Book review of Mao’s Last Dancer by Li Cuinxin
Review by Marc Breault
I had never heard of Li Cuinxin. I have never attended a ballet in my life. Nevertheless, this book, about the life of a Chinese ballet dancer born under the rule of Chairman Mao, was fascinating in so many respects, it is difficult to know where to begin. Li describes his life under Chairman Mao, a life of abject poverty but also of family loyalty and closeness despite the grinding poverty in which they lived. Honestly, when I read the description of his childhood, I could almost believe Cuinxin was born in 1761 instead of 1961. I could not help compare his childhood to mine. I had good food to eat, good water to drink, flushing toilets, and so many things to take for granted such as TV, radio, a good car and an endless selection of toys from which to choose.

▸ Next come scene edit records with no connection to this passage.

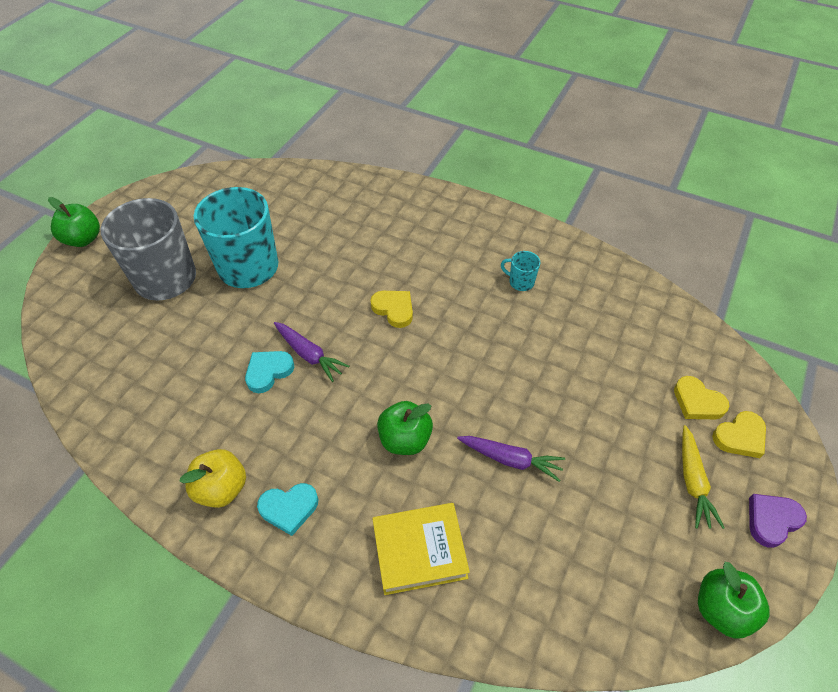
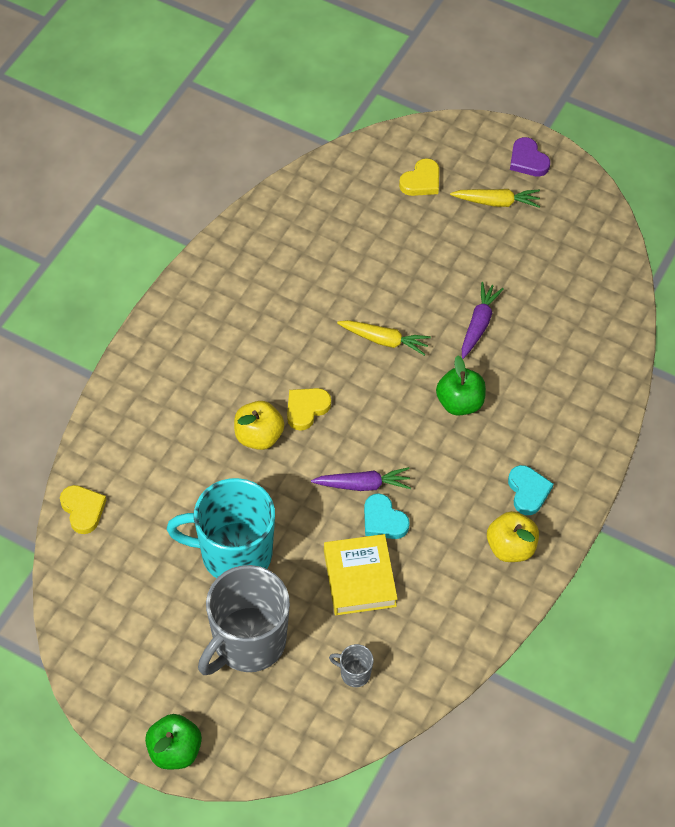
camera: 90 degrees left, 5 degrees up
(114, 352) = (354, 673): none -> grey mug
(309, 355) = (363, 485): purple carrot -> purple carrot turned 45 degrees clockwise
(365, 277) = (258, 436): none -> yellow apple
(419, 551) = (561, 395): yellow book -> yellow book (360, 578)
(478, 370) = (384, 340): none -> yellow carrot
(520, 282) = (274, 294): turquoise mug -> none
(721, 609) = (596, 208): green apple -> none
(740, 437) = (455, 161): yellow heart -> yellow heart (83, 510)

Brainwashing under Mao’s China started at an early age. It was fascinating to read that when Cuinxin was old enough to attend school, the first words he learned to read and write were “Long, long live Chairman Mao.” When I went to school, I learned such non political words as dog and cat. The book tells of how Cuinxin was forced into learning ballet and how this necessitated a long separation from his parents while still at a young age. Li tells of his first exposure to Beijing, China’s capital and what a culture shock it was for him. After enduring an amazingly hard training regime that would do any army’s boot camp proud, The teenage Cuinxin develops an appreciation for ballet and through a one in a million chance, is given the opportunity to travel to the great capitalist enemy country of the United States to study ballet for a few months. If Beijing was a culture shock, the United States was like another planet.
In addition to his physical journey from rural China to the United States, the book describes his spiritual journey from complete acceptance of Communism to a realization that things are not as he learned under Mao’s brainwashing.

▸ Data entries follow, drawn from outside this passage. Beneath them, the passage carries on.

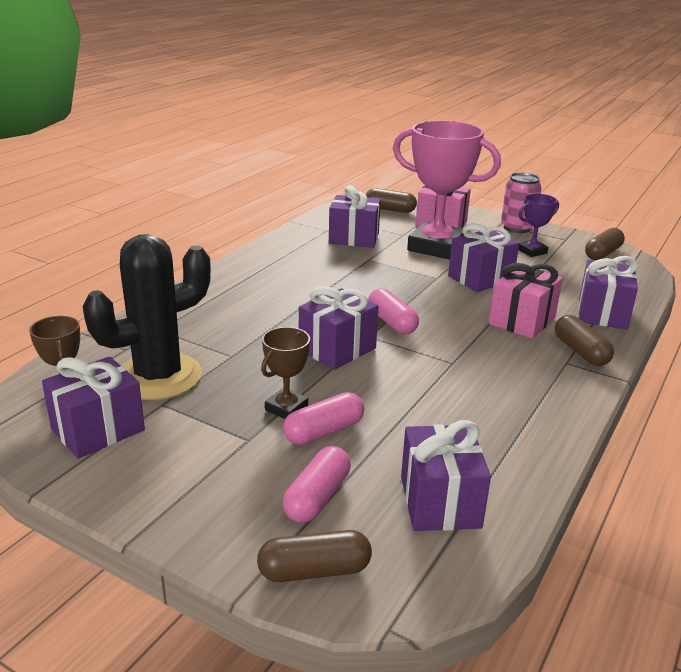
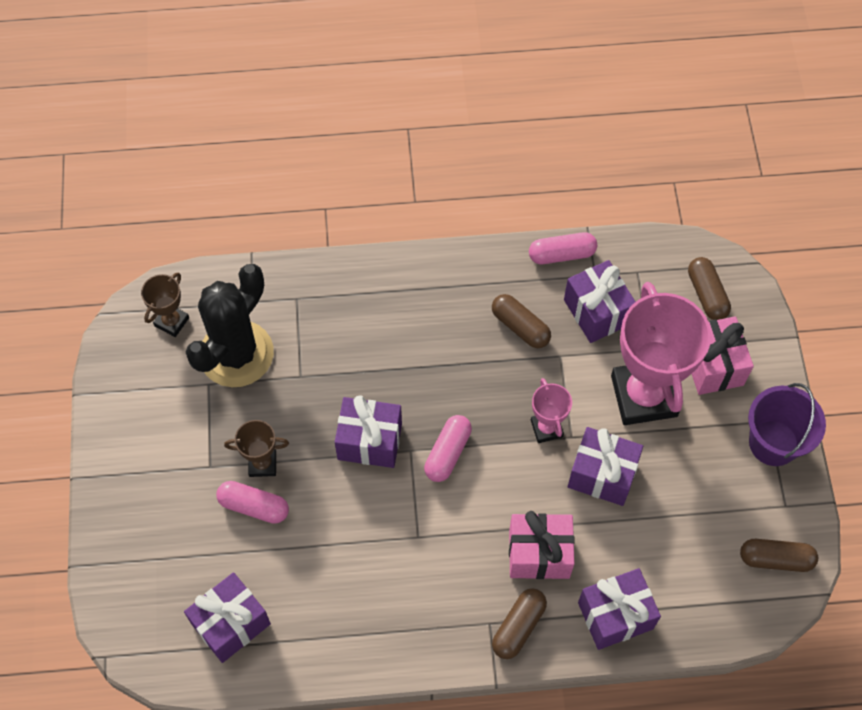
camera: 55 degrees right, 35 degrees up
(98, 430) = (154, 372): purple gift -> none
(158, 377) = (236, 354): black cactus -> black cactus turned 75 degrees counterclockwise
(314, 571) = (121, 591): brown capsule -> brown capsule (520, 327)
(317, 497) = (183, 549): pink capsule -> pink capsule (561, 254)
(419, 282) = (546, 428): none -> pink trophy
(517, 228) = (773, 443): pink can -> purple bucket
(532, 251) = (716, 488): purple trophy -> none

There are over a billion Chinese and we Americans tend to sometimes look at China as a series of numbers and statistics. “There are too many people there,” we say. Or we might say: “China’s one child policy is the only way forward.” I suppose in one sense, we cannot help but look at China from a distance and with some level of detachment. Li’s book, however, shows an insignificant peasant family, the Li family, a family of no consequence in the eyes of their own government or in our eyes, and turns them into real living human beings, with hopes, dreams, aspirations, times of anguish, and with perceptions of the world and of the people in it. Li shatters our from-a-distance perspective and reminds us that but for an accident of birth, we could have been born in a village just like his, suffering poverty just like he did. The contrast between the average American of the 60’s and 70’s, and the average Chinese is so pronounced as to be almost beyond belief.
Mao’s Last Dancer is about a well know ballet star. But it is much more than that. This book shows the dance of life which exists between two different worlds and how neither world can live without the other. The United States and countries like it can offer material prosperity and a framework to achieve a decent life. The world of Li’s village teaches us the importance of family togetherness and the importance of helping and relying upon one another through hardships which we can barely even imagine. These spiritual values are just as essential to a good life as material comfort.
Mao’s Last Dancer is one of the most fascinating and insightful books I have read in a long time and it receives my highest recommendation.